Zingen 'Het Woord van God' (Hemelhoog 278) 1) Het Woord van God brengt goede vruchten voort, in ieder mens die luistert naar uw woord; rijpt in het hart, draagt honderdvoudig vrucht: het keert niet onvervuld terug. 2) Beproef mijn hart dat voor u openligt; niets is verborgen voor uw aangezicht. Dat elke stem die U nog tegenstreeft, moet zwijgen als U tot mij spreekt. 3) De stem van liefde die in stilte spreekt; een woord van wijsheid dat mij richting geeft. De Geest die troost en mij in waarheid leidt; diep in mijn hart uw woorden schrijft. 4) O levend brood dat al mijn honger stilt, waar ik naar hunker, wat ik proeven wil. Dit hemels brood, het mens geworden Woord, is Christus die ik toebehoor. Verkondiging Zingen 'Ik zal er zijn' (Opw. 770) Hoe wonderlijk mooi is uw eeuwige Naam.

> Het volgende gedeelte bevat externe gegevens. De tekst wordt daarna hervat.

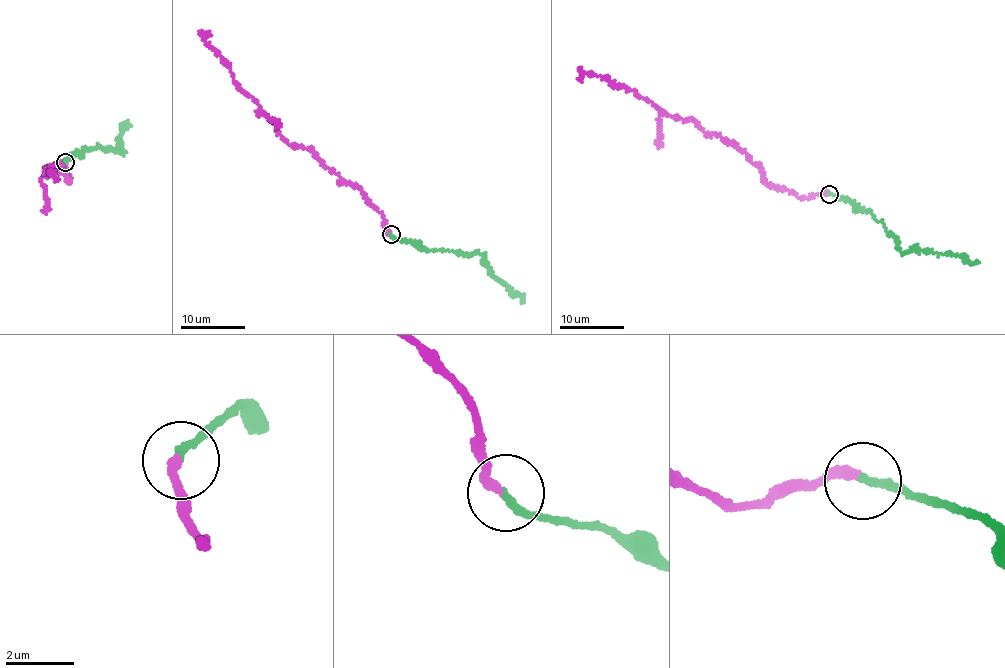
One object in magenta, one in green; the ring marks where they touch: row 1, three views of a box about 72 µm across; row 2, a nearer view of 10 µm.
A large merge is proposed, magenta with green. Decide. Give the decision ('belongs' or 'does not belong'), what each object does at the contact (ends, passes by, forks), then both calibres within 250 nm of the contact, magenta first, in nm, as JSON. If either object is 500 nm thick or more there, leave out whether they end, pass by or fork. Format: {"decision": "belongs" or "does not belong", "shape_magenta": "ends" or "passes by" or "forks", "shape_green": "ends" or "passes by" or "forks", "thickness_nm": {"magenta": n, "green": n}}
{"decision": "does not belong", "shape_magenta": "ends", "shape_green": "ends", "thickness_nm": {"magenta": 280, "green": 260}}

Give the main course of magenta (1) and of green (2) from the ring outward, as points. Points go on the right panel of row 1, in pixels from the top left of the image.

Verborgen aanwezig deelt U mijn bestaan. Waar ik ben, bent U: wat een kostbaar geheim. Uw naam is Ik ben en Ik zal er zijn. Een boog in de wolken als teken van trouw, staat boven mijn leven, zegt: Ik ben bij jou! In tijden van vreugde, maar ook van verdriet, ben ik bij U veilig, U die mij ziet. De toekomst is zeker, ja eindeloos goed. Als ik eens moet sterven, als ik U ontmoet: dan droogt U mijn tranen, U noemt zelfs mijn naam. U blijft bij mij Jezus, laat mij niet gaan. Ik ben die Ik ben is uw eeuwige naam. Onnoembaar aanwezig deelt U mijn bestaan. Hoe adembenemend, ontroerend dichtbij: uw naam is Ik ben, en Ik zal er zijn. O Naam aller namen, aan U alle eer. Niets kan mij ooit scheiden van Jezus mijn Heer: Geen dood en geen leven, geen moeite of pijn. Ik zal eeuwig zingen, dicht bij U zijn. Dank- en voorbeden, stil gebed en Onze Vader Collecte Slotlied gezang 299 / lied 727 1) Voor alle heilgen in de heerlijkheid die U beleden in hun aardse strijd, zij uw naam lof, o Jezus, te allen tijd!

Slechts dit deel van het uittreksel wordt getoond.